The work of Captain Cook bore fruit in many ways. His master, Captain William Bligh, was sent in the “Bounty” to convey breadfruit plants from Tahiti to the West Indies. He reached Tahiti in October 1788, and in April 1789 a mutiny broke out, and he, with several officers and men, was thrust into an open boat in mid-ocean. During the remarkable voyage he then made to Timor, Bligh passed amongst the northern islands of the New Hebrides, which he named the Banks Group, and made several running surveys.

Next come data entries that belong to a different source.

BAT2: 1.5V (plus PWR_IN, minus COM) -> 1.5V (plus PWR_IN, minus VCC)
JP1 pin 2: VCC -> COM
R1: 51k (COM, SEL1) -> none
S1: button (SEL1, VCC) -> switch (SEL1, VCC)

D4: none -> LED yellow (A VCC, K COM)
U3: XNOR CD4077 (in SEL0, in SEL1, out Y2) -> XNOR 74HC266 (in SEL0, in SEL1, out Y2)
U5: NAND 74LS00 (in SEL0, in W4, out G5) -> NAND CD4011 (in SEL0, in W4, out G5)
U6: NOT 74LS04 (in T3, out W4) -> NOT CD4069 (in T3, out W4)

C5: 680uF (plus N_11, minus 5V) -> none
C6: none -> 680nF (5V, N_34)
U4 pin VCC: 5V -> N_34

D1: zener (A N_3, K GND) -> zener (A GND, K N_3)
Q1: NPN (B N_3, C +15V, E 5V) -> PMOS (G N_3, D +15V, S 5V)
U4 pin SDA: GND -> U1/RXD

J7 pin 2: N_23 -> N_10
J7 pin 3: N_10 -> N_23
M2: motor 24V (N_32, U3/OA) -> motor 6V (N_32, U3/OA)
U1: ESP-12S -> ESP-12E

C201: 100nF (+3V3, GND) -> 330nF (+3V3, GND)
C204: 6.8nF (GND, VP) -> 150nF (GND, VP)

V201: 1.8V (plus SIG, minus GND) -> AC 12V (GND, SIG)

He reached England in March 1790. The “Pandora,” under Captain Edwards, was sent out in search of the “Bounty,” and discovered the islands of Cherry and Mitre, east of the Santa Cruz group, but she was eventually lost on a reef in Torres Strait. In 1796-1797 Captain Wilson, in the missionary ship “Duff,” discovered the Gambier and other islands, and rediscovered the islands known to and seen by Quiros, but since called the Duff Group. Another result of Captain Cook’s work was the colonization of Australia. On the 18th of January 1788 Admiral Phillip and Captain Hunter arrived in Botany Bay in the “Supply” and “Sirius,” followed by six transports, and established a colony at Port Jackson. Surveys were then undertaken in several directions. In 1795 and 1796 Matthew Flinders and George Bass were engaged on exploring work in a small boat called the “Tom Thumb.” In 1797 Bass, who had been a surgeon, made an expedition southwards, continued the work of Cook from Ram Head, and explored the strait which bears his name, and in 1798 he and Flinders were surveying on the east coast of Van Diemen’s land.